O art. 4º, assim, da Lei n. 9.029/95, concretiza essa garantia de indenidade em sentido amplo, tendo em vista que o art. 1º da mesma Lei dispõe ser proibida a adoção de qualquer prática discriminatória e limitativa para efeito de acesso ao emprego ou sua manutenção por motivo de sexo, origem, raça, cor, estado civil, situação familiar ou idade.

Não obstante a legislação infraconstitucional expressamente prever apenas sete motivos proibidos de discriminação, compreende-se, realizando o mesmo raciocínio lógico presente no item sobre o Princípio da não discriminação, que o rol presente na legislação infraconstitucional não é limitativo, pois não se coadunaria com as normas constitucionais que vedam qualquer forma de discriminação (artigos 3º, IV, e 5º, caput, XLI, da CF/88) e os princípios constitucionais.

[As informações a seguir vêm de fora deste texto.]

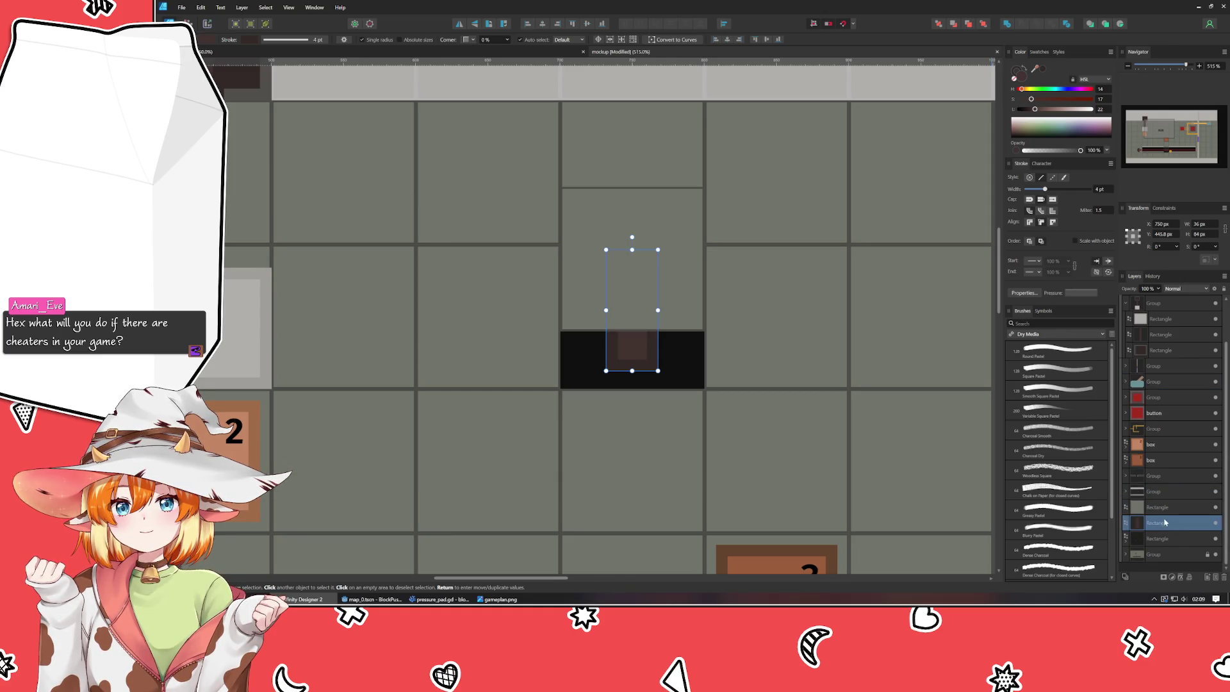
shift+click(1163, 506)
drag(1184, 378, 1177, 442)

Na linha desse raciocínio, negando a taxatividade dos motivos presentes no art. 1º, da Lei 9.029/1995, Sérgio Torres infere:

[...] a abrangência da norma regulamentadora deve ser compreendida como sendo a mais ampla possível, englobando todas as espécies de motivos discriminatórios hostilizados explícita ou implicitamente pelo legislador constituinte, alcançando não apenas aquelas modalidades previstas expressamente nas letras do texto constitucional, mas igualmente as demais formas odiosas de discriminação, extraídas do seu espírito.409

Formas de discriminação por identidade de gênero são distinções ilegítimas, eis que não baseadas em critérios objetivos, justos e legais. Assim, uma pessoa que sofra discriminação por identidade de gênero, no ambiento laboral, além do dano moral, terá direito à reintegração, com ressarcimento integral de todo o período de afastamento, mediante pagamento das remunerações devidas, ou a percepção, em dobro, da remuneração do período de afastamento.